DAT-KO mice are severely impaired in the cued version of the Morris watermaze. (a) Performance of WT, HT, and KO mice on the spontaneous cued version, (b) Performance of WT and KO mice in the cued version with the platform kept at a fixed position. Results are expressed as mean distance traveled (top) and proportion of successful trials (bottom). Values represent means ± s.e.m. (n = 5–7 mice per group).

Figure 5

Haloperidol improves the performances of DAT-KO mice in the cued version of the Morris watermaze. (a) Total locomotor horizontal activity in WT and KO mice automatically recorded over a 2-h period after acute injection of saline or haloperidol (n = 5–8 mice per group), (b) Performance of WT and KO mice in the cued version of the watermaze.
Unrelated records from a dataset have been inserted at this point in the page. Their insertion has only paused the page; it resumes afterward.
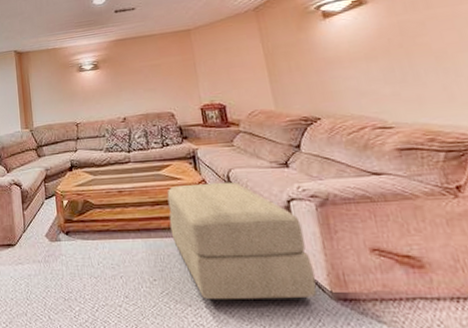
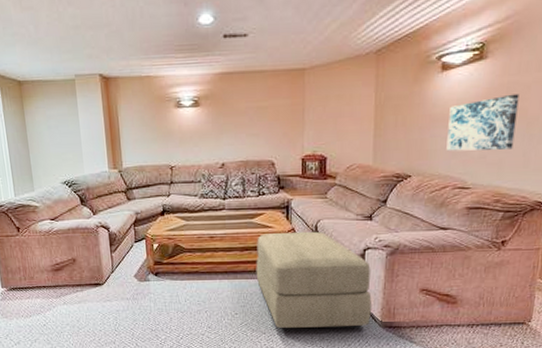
wall art: none [343,30,429,91] -> present [446,93,520,151]

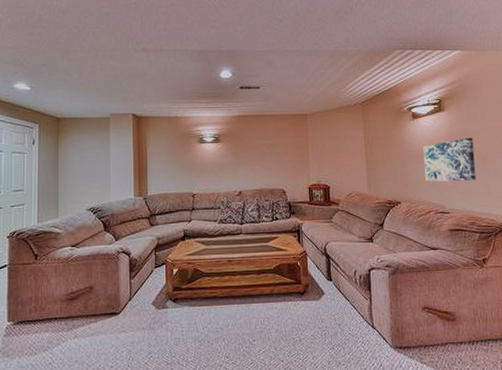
ottoman: present [256,231,372,328] -> none [272,253,382,354]

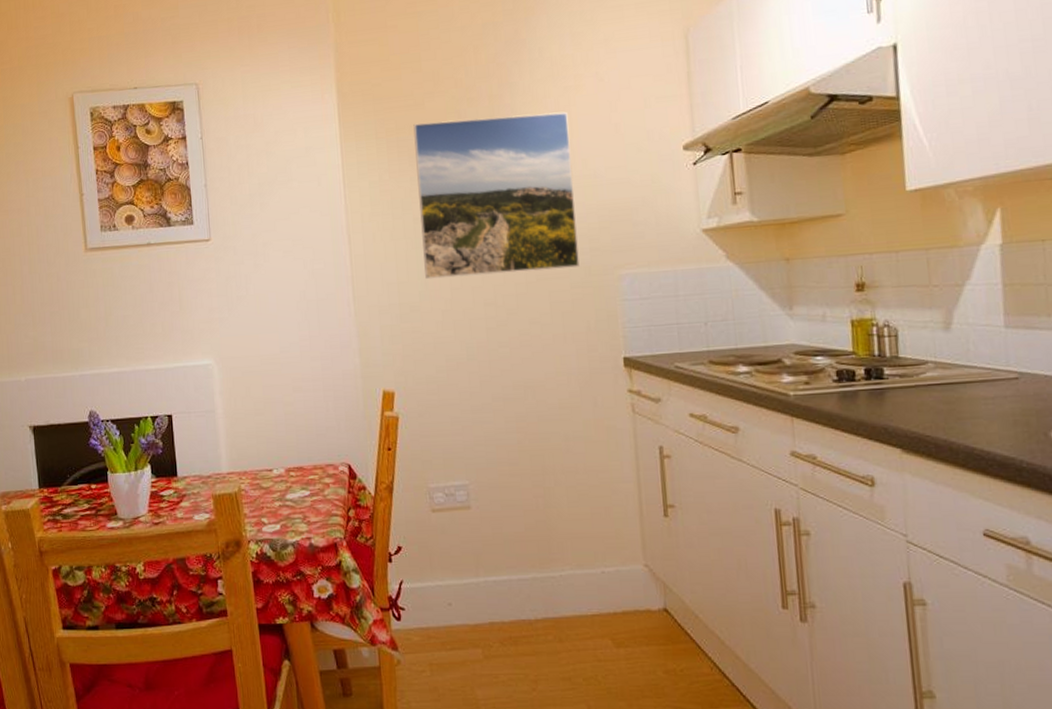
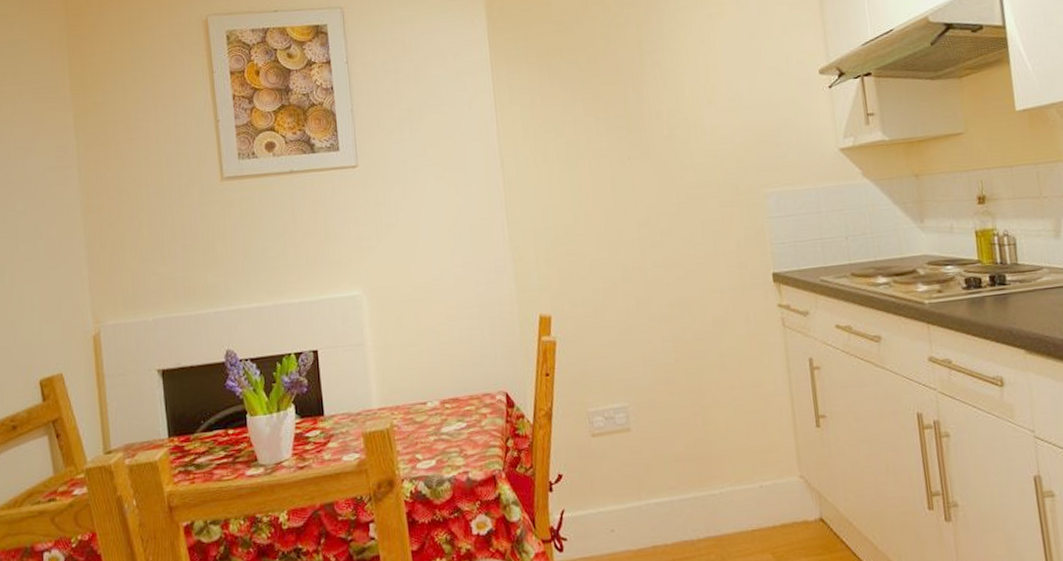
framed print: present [413,111,580,280] -> none [564,37,728,202]

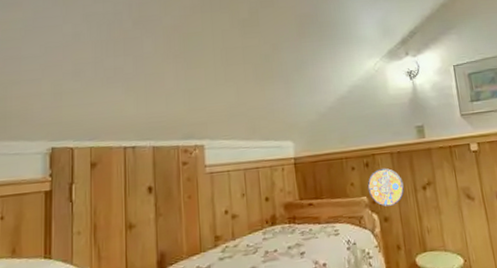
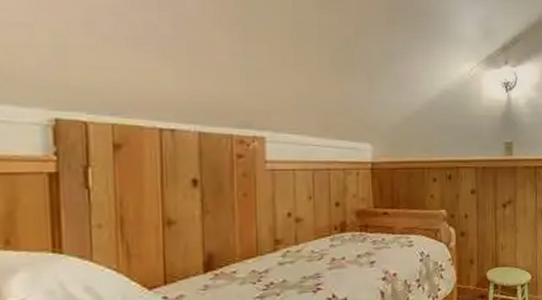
manhole cover: present [367,168,404,207] -> none [448,182,484,221]

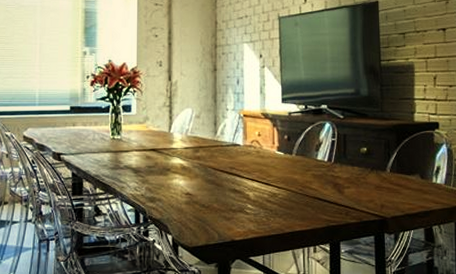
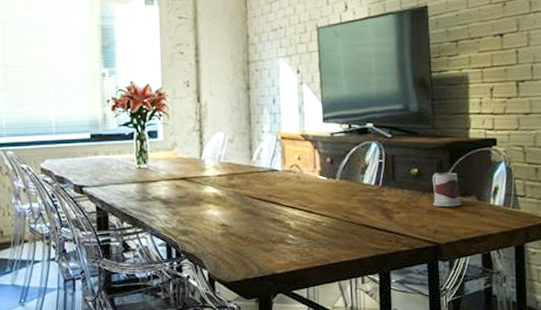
mug: none [380,152,407,184] -> present [432,172,462,207]

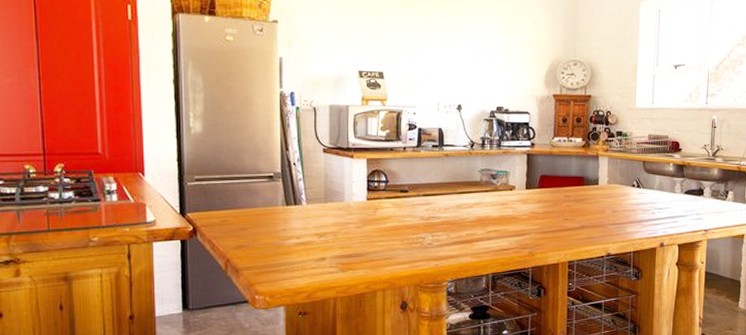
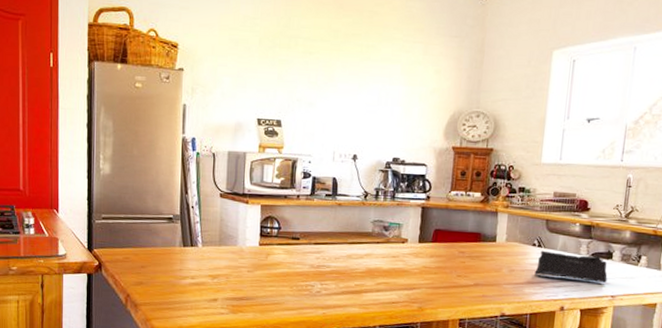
speaker: none [635,191,700,218] -> present [534,250,608,283]

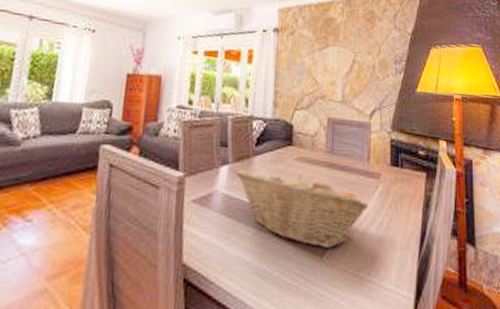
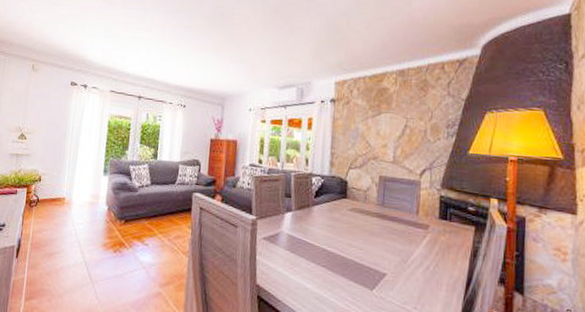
fruit basket: present [235,169,369,248] -> none [298,216,417,284]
Thirty minutes before each daily session, mutant mice were injected with haloperidol (0.075 mg/kg, i.p.) and WT mice received a saline injection. Results are expressed as mean distance traveled (top) and proportion of successful trials (bottom). Values represent means ± s.e.m. (n = 8 mice per group).

Figure 6

Methylphenidate does not improve the performance of DAT-KO mice in the cued version of the Morris watermaze. (a) Locomotor dose-response to administration of methylphenidate in DAT-KO mice over a 2-h period (n = 5–15 mice per group), (b) Performance of the WT and KO in the cued version following methylphenidate treatment. Fifteen minutes before each daily session, mutant mice were injected with methylphenidate (80 mg/kg, i.p.), and WT mice received a saline injection. All results are expressed as mean distance traveled (top) and proportion of successful trials (bottom). Values represent means ± s.e.m. (n = 8 mice per group).